Tori Dunlap wants to remind you: personal finance is personal. In order to achieve financial success, you have to do what’s best for your own situation — not someone else’s.
Dunlap gained a following blogging about her journey to save $100,000 by the time she turned 25. When she accomplished that goal three months after her 25th birthday, she quit her job and turned the blog into Her First $100K, a financial literacy brand that aims to help women fight financial inequality and take control of their money.
Most recently, Dunlap, now 28, published her first book, “Financial Feminist,” already a New York Times bestseller.
Along the way, she’s learned a few tips that can help anyone aiming for financial success, whether that means retiring early, starting a business or fulfilling another dream. Here are the three biggest lessons she says to learn before you can achieve financial freedom, whatever that means to you.
1. Getting good with money takes practice, and you might be on a learning curve
Good money management doesn’t come naturally to everyone. For many, it’s a skill they have to learn, often later in life.
“I think we come out of the womb expecting to be magically good at money, but we don’t expect ourselves to be magically good at anything else,” Dunlap tells CNBC Make It.
She considers herself lucky that her parents instilled good financial habits in her from a young age, but acknowledges that not everyone has the same foundation.
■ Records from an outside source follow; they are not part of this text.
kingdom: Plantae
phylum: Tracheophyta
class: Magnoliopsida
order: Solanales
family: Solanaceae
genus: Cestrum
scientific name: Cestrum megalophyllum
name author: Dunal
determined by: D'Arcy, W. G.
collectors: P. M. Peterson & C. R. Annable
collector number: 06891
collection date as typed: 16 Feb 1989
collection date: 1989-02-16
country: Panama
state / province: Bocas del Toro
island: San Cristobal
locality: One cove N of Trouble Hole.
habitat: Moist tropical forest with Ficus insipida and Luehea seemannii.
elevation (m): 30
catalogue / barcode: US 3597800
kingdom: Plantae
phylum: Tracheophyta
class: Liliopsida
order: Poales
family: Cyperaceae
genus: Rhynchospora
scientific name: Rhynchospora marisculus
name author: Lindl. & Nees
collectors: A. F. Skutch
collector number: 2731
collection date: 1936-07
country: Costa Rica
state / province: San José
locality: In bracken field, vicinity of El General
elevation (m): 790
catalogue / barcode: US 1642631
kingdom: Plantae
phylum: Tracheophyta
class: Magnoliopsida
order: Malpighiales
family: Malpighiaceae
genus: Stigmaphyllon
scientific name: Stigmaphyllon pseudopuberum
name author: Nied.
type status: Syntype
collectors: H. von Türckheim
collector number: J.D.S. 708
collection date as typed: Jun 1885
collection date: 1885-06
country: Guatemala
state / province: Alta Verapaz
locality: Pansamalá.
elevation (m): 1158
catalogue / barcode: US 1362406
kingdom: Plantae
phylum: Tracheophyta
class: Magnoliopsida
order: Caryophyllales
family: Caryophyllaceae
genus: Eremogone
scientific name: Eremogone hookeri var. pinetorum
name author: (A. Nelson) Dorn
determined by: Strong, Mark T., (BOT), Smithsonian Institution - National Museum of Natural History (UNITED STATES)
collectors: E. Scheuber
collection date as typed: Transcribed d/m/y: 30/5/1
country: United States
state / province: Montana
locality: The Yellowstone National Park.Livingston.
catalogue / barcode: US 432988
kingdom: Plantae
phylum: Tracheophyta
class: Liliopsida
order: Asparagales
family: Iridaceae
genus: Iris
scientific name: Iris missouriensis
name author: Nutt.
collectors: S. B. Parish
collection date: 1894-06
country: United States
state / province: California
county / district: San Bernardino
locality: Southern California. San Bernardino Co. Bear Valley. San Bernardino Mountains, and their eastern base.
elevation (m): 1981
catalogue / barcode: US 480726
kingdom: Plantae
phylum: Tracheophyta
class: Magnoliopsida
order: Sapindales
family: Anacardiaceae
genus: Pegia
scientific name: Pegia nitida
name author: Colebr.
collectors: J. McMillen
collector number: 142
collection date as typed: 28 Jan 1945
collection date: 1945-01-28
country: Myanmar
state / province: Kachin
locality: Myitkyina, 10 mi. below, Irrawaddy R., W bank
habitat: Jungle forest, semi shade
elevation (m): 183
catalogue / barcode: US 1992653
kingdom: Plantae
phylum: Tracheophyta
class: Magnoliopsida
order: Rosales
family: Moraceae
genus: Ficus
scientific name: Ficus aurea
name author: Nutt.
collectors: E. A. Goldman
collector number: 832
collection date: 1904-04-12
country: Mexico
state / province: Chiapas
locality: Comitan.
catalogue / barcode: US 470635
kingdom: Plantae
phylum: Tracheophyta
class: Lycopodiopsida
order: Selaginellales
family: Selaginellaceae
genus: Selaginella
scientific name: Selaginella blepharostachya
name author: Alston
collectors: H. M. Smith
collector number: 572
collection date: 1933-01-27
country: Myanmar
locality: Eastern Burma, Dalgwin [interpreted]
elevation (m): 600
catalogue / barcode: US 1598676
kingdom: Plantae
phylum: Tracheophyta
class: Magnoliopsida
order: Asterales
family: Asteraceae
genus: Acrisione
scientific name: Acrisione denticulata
And even if they do, without consistent effort it’s easy to fall out of practice and into financial turmoil.
You need to practice and get into the habit of learning about money before you can really master using it effectively, she says.
“Just like anything else that’s new, whether that’s playing the tuba or learning to speak Italian, you’re going to be bad at it. It’s not going to work out for you for a while,” Dunlap says. “That doesn’t mean you stop trying, it means you give yourself a lot of grace.”
2. Identifying your values makes all the difference
Before setting your specific money goals, you need to understand your personal values, regardless of what everyone else is doing.
“We really need to understand what our values are,” Dunlap says. “We have to get our brains on board to care about anything. And that’s not a willpower thing.”
Plenty of people aspire to goals like homeownership or early retirement, but if your values are more aligned with the flexibility renting offers or the joy your career brings, then those don’t need to be your goals.
“You need to attach a ‘why’ and your values behind your financial goals as opposed to just ‘I was told I should buy a house by my parents, maybe I should do that,'” Dunlap says. “If you don’t want to do that, don’t do it. That’s OK. You need to find things that actually reflect your values.”
3. Your emergency fund should always come first
Though most personal finance advice isn’t one-size-fits-all, Dunlap says the one piece everyone should listen to is to build an emergency fund before anything else. She recommends saving three to six months of living expenses in a high-yield savings account for whatever calamity life may throw at you.
“We should all, regardless of age or financial status, be working toward that emergency fund,” Dunlap says. “That is step one, even before you pay off any debt.”
Hopefully you won’t need to touch the money, but having a cushion can prevent further financial chaos and stress when life throws something unexpected your way.
“[Your emergency fund’s] job is just to sit there in case you need it for a job loss, your dog gets sick, you get sick, your car gets a flat tire, whatever that looks like,” Dunlap says.
Once you lay that groundwork, you’re one step closer to building the financial future of your dreams.